Fragmento de lectura:
Toda esta región en los viejos tiempos
estaba llena de cañaverales y trapiches y hasta el aire parecía
impregnado con la dulcísima miel de la chancaca. Ya no queda uno solo.
Alrededor de Yapatera hay todavía arrozales pero todo el contorno está
dedicado a la siembra de frutas para la exportación. Hago un alto en la
antigua hacienda de Sol Sol y de nuevo me doy de bruces con la Piura
modernísima del siglo XXI: viñedos que se extienden hasta perderse de
vista, alineados al milímetro y se diría podados por artistas;
almacenes, depósitos, empaquetadoras, comedores y baños relucientes;
sembríos de paltas y mangos. Los dueños de la empresa Saturno me
explican que sus clientes abarcan un abanico de países de varios
continentes y que, en los períodos de mayor actividad, más de 2.000
familias viven del trabajo en esta finca.

Material proporcionado:
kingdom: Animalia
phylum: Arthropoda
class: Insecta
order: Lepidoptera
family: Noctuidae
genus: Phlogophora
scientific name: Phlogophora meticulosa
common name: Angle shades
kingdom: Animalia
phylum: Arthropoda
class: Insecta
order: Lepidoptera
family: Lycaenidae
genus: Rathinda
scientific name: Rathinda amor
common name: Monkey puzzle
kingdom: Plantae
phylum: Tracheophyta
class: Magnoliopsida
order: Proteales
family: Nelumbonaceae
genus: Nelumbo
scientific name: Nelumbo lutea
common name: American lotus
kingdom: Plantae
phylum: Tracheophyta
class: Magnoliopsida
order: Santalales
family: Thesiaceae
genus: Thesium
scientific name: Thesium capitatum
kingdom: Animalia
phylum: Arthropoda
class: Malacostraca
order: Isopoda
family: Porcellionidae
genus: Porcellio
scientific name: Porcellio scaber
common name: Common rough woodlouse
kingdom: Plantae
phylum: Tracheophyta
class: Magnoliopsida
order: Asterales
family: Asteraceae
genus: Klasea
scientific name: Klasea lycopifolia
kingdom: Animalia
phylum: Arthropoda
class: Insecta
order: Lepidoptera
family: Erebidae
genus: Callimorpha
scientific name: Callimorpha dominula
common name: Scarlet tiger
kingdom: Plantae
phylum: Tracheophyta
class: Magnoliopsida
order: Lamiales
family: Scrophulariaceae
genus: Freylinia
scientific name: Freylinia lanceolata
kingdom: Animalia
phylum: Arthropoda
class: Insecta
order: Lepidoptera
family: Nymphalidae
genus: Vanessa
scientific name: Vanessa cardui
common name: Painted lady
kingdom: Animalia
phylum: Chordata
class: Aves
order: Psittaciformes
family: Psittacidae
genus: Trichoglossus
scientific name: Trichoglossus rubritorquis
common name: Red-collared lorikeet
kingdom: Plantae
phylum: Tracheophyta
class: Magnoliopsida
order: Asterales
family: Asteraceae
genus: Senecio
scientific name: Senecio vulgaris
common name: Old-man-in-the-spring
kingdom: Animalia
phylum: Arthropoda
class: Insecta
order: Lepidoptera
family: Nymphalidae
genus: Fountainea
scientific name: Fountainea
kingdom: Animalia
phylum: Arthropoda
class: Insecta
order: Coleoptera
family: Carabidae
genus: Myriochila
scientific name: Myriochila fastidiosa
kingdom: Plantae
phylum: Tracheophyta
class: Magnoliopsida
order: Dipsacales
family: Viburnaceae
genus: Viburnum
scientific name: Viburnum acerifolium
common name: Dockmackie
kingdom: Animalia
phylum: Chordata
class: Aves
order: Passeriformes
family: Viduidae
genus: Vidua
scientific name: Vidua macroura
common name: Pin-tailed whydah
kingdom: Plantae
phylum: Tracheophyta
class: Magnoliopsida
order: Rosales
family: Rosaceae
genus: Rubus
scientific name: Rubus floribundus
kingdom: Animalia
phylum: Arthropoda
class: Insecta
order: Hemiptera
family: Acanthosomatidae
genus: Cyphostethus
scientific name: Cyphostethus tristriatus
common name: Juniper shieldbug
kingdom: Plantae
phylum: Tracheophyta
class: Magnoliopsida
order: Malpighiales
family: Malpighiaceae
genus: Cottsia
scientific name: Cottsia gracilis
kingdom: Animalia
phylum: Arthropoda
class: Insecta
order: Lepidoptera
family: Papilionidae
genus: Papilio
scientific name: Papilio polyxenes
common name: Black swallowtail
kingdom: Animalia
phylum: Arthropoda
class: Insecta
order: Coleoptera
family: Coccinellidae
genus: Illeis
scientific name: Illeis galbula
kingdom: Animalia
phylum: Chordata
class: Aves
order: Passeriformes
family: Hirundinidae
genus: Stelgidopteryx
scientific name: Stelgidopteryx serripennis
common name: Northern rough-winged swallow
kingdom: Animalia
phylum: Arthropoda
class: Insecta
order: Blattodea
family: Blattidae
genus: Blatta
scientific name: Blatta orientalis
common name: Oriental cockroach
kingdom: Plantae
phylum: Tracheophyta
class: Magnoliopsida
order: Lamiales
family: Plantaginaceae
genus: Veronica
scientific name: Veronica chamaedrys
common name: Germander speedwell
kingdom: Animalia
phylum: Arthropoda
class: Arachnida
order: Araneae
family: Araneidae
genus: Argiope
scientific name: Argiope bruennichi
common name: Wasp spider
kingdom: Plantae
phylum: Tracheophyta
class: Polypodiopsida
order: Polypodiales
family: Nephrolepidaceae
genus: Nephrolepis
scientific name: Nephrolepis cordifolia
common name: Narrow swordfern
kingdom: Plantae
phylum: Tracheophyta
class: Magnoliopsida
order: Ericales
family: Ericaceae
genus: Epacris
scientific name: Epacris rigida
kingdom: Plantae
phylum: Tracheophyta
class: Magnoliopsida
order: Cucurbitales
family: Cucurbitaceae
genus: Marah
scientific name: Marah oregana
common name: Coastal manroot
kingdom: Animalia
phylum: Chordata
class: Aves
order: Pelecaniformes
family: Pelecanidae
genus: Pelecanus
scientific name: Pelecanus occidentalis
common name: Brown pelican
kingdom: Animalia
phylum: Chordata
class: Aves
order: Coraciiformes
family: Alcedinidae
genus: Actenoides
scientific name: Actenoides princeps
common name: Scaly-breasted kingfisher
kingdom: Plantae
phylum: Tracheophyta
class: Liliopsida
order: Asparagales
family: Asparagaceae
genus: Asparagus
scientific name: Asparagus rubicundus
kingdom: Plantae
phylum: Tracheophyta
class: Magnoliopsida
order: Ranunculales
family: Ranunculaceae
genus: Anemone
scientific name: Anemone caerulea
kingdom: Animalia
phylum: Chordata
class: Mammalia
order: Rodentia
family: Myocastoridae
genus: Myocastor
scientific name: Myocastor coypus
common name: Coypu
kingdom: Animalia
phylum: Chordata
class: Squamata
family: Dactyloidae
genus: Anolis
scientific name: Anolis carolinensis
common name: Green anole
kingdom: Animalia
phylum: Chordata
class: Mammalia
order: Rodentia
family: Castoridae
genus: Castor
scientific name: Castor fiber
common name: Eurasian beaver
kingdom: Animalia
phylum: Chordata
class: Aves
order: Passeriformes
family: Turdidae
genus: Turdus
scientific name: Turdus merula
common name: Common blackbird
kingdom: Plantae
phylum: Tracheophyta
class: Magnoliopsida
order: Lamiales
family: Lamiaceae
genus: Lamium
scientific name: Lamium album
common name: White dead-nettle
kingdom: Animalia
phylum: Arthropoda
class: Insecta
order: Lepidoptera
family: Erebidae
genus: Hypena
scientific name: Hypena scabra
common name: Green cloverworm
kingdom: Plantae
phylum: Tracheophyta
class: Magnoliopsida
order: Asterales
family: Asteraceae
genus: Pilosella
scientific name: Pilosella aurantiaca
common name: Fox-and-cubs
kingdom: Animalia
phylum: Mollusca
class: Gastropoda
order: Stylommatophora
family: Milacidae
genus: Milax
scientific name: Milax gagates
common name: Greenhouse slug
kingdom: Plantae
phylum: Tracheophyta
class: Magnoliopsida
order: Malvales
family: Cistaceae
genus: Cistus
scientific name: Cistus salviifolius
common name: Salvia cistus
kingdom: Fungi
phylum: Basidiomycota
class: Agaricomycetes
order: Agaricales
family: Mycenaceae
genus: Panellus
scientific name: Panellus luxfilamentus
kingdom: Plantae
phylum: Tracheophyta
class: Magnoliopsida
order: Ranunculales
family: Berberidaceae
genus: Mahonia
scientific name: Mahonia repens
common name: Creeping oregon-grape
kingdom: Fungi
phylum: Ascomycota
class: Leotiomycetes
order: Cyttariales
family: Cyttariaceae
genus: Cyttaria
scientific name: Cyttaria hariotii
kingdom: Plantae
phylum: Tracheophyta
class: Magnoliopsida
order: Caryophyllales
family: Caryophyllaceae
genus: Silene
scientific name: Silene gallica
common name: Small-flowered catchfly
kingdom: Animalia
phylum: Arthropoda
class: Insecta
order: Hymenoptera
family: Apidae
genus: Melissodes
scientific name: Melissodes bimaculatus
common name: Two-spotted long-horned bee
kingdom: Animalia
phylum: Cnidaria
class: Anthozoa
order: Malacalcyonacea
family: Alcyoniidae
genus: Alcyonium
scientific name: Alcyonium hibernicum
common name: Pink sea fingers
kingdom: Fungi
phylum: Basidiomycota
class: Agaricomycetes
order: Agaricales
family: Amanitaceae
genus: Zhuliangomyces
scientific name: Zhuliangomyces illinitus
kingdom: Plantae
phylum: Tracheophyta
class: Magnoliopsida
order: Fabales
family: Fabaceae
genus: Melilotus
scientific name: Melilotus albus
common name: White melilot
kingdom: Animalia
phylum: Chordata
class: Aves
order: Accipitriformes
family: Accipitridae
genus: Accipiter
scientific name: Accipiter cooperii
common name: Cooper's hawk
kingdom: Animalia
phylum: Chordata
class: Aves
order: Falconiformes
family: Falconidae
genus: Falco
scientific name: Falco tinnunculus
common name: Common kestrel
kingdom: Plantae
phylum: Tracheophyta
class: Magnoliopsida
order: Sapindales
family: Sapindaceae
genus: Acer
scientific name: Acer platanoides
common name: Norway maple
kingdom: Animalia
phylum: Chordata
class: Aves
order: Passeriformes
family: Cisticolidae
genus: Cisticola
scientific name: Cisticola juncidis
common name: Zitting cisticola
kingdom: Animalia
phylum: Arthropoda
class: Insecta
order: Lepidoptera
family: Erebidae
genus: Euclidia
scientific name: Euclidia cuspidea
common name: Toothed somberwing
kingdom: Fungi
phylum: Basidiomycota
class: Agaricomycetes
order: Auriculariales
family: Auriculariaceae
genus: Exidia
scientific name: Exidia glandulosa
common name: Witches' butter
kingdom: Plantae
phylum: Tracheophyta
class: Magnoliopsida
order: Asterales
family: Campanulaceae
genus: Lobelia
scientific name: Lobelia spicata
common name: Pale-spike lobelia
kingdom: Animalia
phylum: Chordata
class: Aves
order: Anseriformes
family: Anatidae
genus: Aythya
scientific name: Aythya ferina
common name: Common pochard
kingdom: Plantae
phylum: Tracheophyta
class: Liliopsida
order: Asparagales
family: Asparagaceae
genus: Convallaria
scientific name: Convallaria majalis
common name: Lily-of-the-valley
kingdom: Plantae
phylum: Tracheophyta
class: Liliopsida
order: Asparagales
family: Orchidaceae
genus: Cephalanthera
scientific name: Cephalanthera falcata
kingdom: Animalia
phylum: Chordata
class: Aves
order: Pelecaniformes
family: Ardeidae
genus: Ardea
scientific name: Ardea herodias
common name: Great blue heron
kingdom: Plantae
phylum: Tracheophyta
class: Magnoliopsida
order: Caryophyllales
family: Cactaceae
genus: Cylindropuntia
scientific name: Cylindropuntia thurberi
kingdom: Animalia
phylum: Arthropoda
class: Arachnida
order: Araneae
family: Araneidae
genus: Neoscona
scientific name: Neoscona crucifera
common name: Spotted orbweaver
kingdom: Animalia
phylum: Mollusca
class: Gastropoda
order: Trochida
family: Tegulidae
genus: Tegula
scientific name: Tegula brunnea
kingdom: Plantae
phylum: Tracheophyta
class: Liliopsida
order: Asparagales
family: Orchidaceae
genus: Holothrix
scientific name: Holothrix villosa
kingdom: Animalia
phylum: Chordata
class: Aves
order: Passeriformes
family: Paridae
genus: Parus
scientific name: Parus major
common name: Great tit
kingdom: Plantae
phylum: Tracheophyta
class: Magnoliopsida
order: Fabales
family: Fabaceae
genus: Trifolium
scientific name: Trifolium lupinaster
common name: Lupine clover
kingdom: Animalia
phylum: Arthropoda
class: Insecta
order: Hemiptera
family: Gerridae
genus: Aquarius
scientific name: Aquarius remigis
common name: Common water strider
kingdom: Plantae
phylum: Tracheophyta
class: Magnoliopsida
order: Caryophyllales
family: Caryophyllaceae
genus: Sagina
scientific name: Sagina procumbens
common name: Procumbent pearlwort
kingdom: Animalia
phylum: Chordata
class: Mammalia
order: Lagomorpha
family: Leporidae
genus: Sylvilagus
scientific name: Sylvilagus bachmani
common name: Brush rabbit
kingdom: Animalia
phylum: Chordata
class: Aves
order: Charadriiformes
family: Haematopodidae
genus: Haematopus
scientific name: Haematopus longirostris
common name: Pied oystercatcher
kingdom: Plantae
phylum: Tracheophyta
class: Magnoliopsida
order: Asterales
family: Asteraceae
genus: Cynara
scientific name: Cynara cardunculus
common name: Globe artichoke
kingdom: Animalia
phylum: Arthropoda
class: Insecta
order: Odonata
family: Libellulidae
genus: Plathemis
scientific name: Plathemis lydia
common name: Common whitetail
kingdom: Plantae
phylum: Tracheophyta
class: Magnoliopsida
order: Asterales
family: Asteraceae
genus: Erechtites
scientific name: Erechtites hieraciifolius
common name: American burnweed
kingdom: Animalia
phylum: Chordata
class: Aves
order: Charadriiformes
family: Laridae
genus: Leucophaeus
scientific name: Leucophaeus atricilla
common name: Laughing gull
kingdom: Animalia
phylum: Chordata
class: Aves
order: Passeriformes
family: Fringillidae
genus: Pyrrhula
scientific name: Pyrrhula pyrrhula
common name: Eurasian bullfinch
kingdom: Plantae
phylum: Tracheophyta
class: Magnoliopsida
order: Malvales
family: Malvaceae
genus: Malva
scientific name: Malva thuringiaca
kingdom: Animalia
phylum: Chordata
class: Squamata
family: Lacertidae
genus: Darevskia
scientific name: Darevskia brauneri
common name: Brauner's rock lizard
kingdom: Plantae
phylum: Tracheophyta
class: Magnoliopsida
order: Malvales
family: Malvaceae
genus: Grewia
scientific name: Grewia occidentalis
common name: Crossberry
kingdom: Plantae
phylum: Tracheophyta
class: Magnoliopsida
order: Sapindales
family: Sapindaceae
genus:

Por hacer:
1/ Enumera las instalaciones que, según el fragmento sobre Piura, se encuentran en la antigua hacienda de Sol Sol.
2/ Resume en forma de lista el párrafo del fragmento sobre Piura que empieza con «Toda esta región en los viejos tiempos», conservando sus datos principales.
El listado no hace falta para resolver esta actividad.

Soluciones:
1/
- Almacenes
- Depósitos
- Empaquetadoras
- Comedores
- Baños relucientes

2/
- Antes, la región estaba llena de cañaverales y trapiches; hoy no queda ninguno.
- Alrededor de Yapatera aún hay arrozales, pero el resto de la zona se dedica a sembrar frutas para la exportación.
- En la antigua hacienda de Sol Sol hay viñedos extensos y bien alineados, sembríos de paltas y mangos, y almacenes, depósitos, empaquetadoras, comedores y baños.
- La empresa Saturno vende a clientes de países de varios continentes.
- En los períodos de mayor actividad, más de 2.000 familias viven del trabajo en esa finca.